Seasonal Affective Disorder (SAD)

This content mentions suicide or suicidal thoughts and depression. Please read with care. There are details of where to find help at the bottom of this page.


  • What are the symptoms of SAD?
  • What causes SAD?
  • Getting support
  • Ways you can look after yourself

Many of us are affected by the changing seasons. The colder weather and darker evenings can affect our mood, energy levels, sleeping patterns, and appetites. But if this affects your daily life, you may have Seasonal Affective Disorder (SAD).

SAD can affect you at any time of year, although it’s more common in winter. However, some people have symptoms of SAD in summer and feel better in winter.

What are the symptoms of SAD?

The symptoms of SAD are similar to those of depression. For example, you might:

  • feel sad, tearful or hopeless
  • have no energy
  • feel anxious or worried
  • find it hard to concentrate
  • be unable to enjoy things that usually bring you pleasure
  • lose interest in sex
  • not want to see people
  • feel suicidal

As well as this, you may feel sleepy during the day and find it hard to get up in the morning. Your appetite might change – in particular, people with SAD can crave food high in carbohydrates.

If you have another mental health condition, you may find your symptoms get worse when you’re also affected by SAD.

What causes SAD?

While the exact causes of SAD are unclear, it’s often linked to the reduced amount of sunlight in winter. This can affect:

  • your body clock. Your body uses sunlight to regulate your sleep, appetite and mood. Lower light levels in winter can disrupt your body clock, leading to depression and tiredness
  • your production of melatonin, a sleep hormone. People with SAD may produce much higher levels in winter
  • your production of serotonin, a hormone affecting your sleep, mood and appetite. Reduced sunlight can lead to lower levels of serotonin, making you feel depressed

You’re more likely to develop SAD if you have a relative with SAD or another form of depression. Like other types of depression, SAD is more common in women: they are three times more likely to be affected than men.

Getting support

If you think you have SAD, speak to your doctor. NICE – the organisation that produces guidelines for healthcare professionals – recommends SAD is treated in the same way as depression, through talking therapy and/or medication. This is because there isn’t enough evidence to show other types of treatment help with SAD.

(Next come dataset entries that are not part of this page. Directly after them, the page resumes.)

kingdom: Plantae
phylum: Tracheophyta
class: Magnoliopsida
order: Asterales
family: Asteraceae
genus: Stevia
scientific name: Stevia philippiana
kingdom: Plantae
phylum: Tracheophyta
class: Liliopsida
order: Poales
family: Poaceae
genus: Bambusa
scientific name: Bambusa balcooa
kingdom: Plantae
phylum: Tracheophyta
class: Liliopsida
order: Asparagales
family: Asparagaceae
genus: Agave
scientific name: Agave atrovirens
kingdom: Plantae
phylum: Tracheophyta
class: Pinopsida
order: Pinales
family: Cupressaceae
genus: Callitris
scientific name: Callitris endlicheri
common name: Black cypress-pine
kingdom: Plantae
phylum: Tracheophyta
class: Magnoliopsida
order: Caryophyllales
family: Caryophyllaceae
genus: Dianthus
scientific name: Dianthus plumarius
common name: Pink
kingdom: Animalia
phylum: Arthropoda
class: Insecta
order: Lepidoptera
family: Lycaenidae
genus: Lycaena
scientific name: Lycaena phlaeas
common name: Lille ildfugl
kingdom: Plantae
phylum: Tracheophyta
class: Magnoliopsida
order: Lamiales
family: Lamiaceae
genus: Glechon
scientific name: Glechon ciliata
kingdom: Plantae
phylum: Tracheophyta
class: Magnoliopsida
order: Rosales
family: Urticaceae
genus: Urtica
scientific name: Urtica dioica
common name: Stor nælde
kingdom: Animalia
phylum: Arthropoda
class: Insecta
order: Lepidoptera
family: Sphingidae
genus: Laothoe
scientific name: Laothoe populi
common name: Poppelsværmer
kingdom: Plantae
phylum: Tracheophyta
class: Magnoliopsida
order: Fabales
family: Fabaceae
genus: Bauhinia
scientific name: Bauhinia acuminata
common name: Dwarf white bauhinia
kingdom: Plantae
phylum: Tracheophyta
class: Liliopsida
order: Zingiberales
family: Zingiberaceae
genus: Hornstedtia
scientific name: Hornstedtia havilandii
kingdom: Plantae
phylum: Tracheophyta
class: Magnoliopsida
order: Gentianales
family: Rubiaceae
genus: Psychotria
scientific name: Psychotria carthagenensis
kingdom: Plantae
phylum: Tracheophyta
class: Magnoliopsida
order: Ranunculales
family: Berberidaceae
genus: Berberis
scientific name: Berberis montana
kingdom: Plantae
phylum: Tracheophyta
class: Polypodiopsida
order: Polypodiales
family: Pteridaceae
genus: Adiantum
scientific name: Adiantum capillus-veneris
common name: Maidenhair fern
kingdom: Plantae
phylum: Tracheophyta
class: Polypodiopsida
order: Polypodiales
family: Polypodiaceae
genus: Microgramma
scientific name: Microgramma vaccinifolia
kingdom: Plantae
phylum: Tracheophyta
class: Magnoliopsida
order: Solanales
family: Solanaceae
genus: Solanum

Our page on depression has more information on the treatment you may be offered.

Ways you can look after yourself

It can be difficult to live with SAD, but there are things you can do to help yourself.

  • Light, especially natural light, can greatly affect your overall mood. Spend some time each day outside if you can, and open your curtains to let as much light in as possible. Avoid sitting in dark or dimly lit rooms. Use lamps & mirrors to brighten up anywhere that is particularly dark.
  • Some people find it helpful to use a lightbox – a special lamp that mimics natural light. Talk to your doctor before using one, especially if you have any eye or skin problems.
  • Exercise and spending time in green spaces are helpful for everyone’s mental health. Physical activity can boost your self-esteem and help you concentrate, sleep and feel better.
  • Plan for the difficult times. For example, you could freeze meals if you know you won’t have the energy to cook or make sure you have time to relax or get an early night.
  • Thinking differently about winter may help. Research shows that reframing how we think about stressful events can help us deal much better with them. Think about the things you enjoy about winter: making comfort food, curling up under a blanket, walking through crunchy leaves or visiting Christmas markets, for example.

If you are feeling like ending your life or feel unable to keep yourself safe, please call 999 or go to A&E and ask for the contact of the nearest crisis resolution team. These are teams of mental health care professionals who work with people in severe distress. If you feel affected by the content you have read, please see our get help page for support.